The advanced Trillium TPUs will showcase a nearly five times increase in peak compute performance per chip compared to its previous version TPU v5e and it is featured with the third generation of specialised accelerator SparseCore

Google  Trillium

Google unveils the company’s sixth-generation custom AI-specific hardware TPU dubbed Trillium. (Credit: Hameltion/Wikimedia Commons)

Google has introduced the company’s sixth-generation custom artificial intelligence (AI)-specific hardware tensor processing unit (TPU), dubbed Trillium.

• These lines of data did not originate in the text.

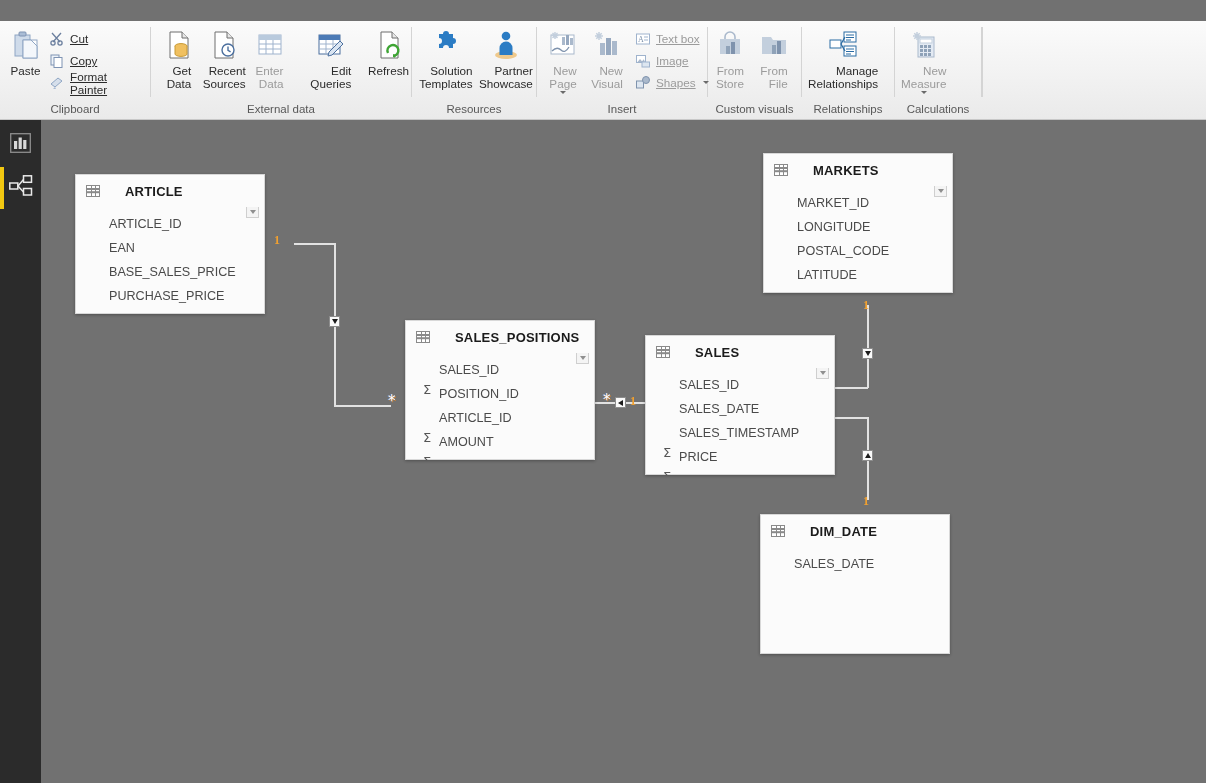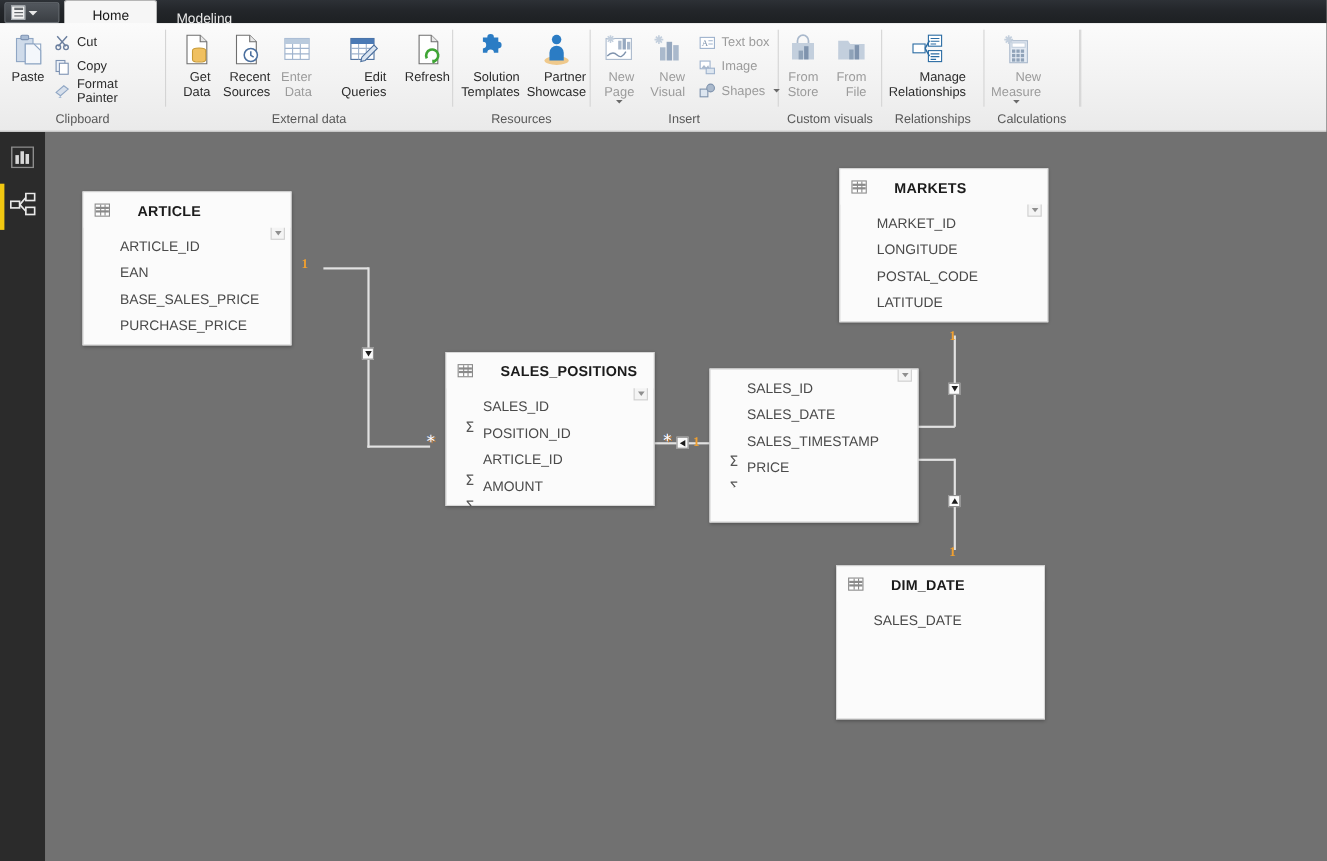--- a/index.html
+++ b/index.html
@@ -74,21 +74,21 @@
     font-size: 11.7px; color: #2b2b2b; text-align: right;
     line-height: 13px; margin-top: 3px; white-space: pre-line;
   }
   .bigbtn.dim .lbl { color: #9b9b9b; }
   .ico { width: 32px; height: 32px; position: relative; }
   .ico.sm { width: 16px; height: 16px; }
 
   .smallrow { display: flex; flex-direction: column; gap: 3px; padding-top: 2px; }
   .smallbtn {
     display: flex; align-items: center; gap: 5px; padding: 1px 6px 1px 2px;
-    font-size: 11.7px; color: #2b2b2b; cursor: default; height: 19px;
+    font-size: 11.7px; color: #2b2b2b; cursor: default; height: 19px; text-decoration: underline;
   }
   .smallbtn.dim { color: #9b9b9b; }
   .caret-dn {
     width: 0; height: 0; border-left: 3px solid transparent;
     border-right: 3px solid transparent; border-top: 3px solid #6a6a6a;
     display: inline-block; margin-left: 2px; vertical-align: middle;
   }
   .bigbtn .caret-dn { margin: 1px auto 0; }
 
   
@@ -187,34 +187,20 @@
   .dir-lf {
     width: 0; height: 0; border-top: 3.5px solid transparent;
     border-bottom: 3.5px solid transparent; border-right: 5px solid #1c1c1c;
   }
 </style>
 </head>
 <body>
 
 <div id="app">
 
-  <div class="titlebar">
-    <div class="qat">
-      <span class="qat-menu-icon"></span>
-      <span class="qat-caret"></span>
-    </div>
-    <div class="tabstrip">
-      <div class="tab active">
-        <span>Home</span>
-      </div>
-      <div class="tab">
-        <span>Modeling</span>
-      </div>
-    </div>
-  </div>
 
   <div class="ribbon">
 
     <div class="grp" style="width:150px">
       <div class="grp-items">
         <div class="bigbtn" style="padding-left:10px">
           <span class="ico">
             <svg width="32" height="32" viewBox="0 0 32 32">
               <rect x="5" y="6" width="15" height="21" fill="#cfdbea" stroke="#8fa6c4"></rect>
               <rect x="9" y="3" width="7" height="4" rx="1" fill="#a9bcd5" stroke="#7e93b3"></rect>
@@ -652,20 +638,24 @@
         <div class="tsb" style="top:-81px; height:92px;">
 
           <div class="arw" style="position:absolute; bottom:0;">
               <i class="tri-dn"></i>
             </div>
         </div>
       </div>
     </div>
 
     <div class="tbl" style="left:604px; top:215px; width:190px; height:140px;">
+      <div class="tbl-hd">
+        <span class="grid-icon"></span>
+        <span class="ttl">SALES</span>
+      </div>
       <div class="tbl-body" style="height:107px;">
         <div class="fld">
             <span>SALES_ID</span>
           </div>
         <div class="fld">
             <span>SALES_DATE</span>
           </div>
         <div class="fld">
             <span>SALES_TIMESTAMP</span>
           </div>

According to the search engine major, the Trillium TPUs will showcase a nearly five times increase in peak compute performance per chip compared to its previous version TPU v5e.

The company has also augmented the high bandwidth memory (HBM) capacity and bandwidth twofold, along with doubling the interchip interconnect (ICI) bandwidth over TPU v5e.

Besides, Trillium is featured with third-generation SparseCore, a specialised accelerator designed for processing ultra-large embeddings often seen in advanced ranking and recommendation workloads.

Google ML, systems, and cloud AI vice president Amin Vahdat said: “Trillium achieves 4.7X peak compute per chip compared to TPU v5e. To achieve this level of performance, we’ve expanded the size of matrix multiply units (MXUs) and increased the clock speed.

“Additionally, SparseCores accelerate embedding-heavy workloads by strategically offloading random and fine-grained access from TensorCores.”

The latest Google Cloud TPU will facilitate the training of the next wave of foundation models faster and support those models with lower latency and reduced cost.

Trillium TPUs are also more than 67% more energy-efficient than TPU v5e, said Google.

Furthermore, Trillium’s scalability extends to accommodating up to 256 TPUs within a single high-bandwidth, low-latency pod.

In addition, by leveraging multislice technology and titanium intelligence processing units (IPUs), Trillium TPUs can extend beyond pod-level scalability to encompass hundreds of pods.

It will link tens of thousands of chips within a building-scale supercomputer that are interconnected by a multi-petabit-per-second datacenter network.

Trillium TPUs are also part of Google Cloud’s AI Hypercomputer. It is a supercomputing architecture tailored specifically for AI workloads.

The sixth generation of Google Cloud TPUs will be made available later this year.

Last month, Google revealed its plans to combine the company’s device, software, and platforms architecture (DSPA) and platforms and ecosystems (P&E) teams to create a new product area (PA) dubbed Platforms & Devices.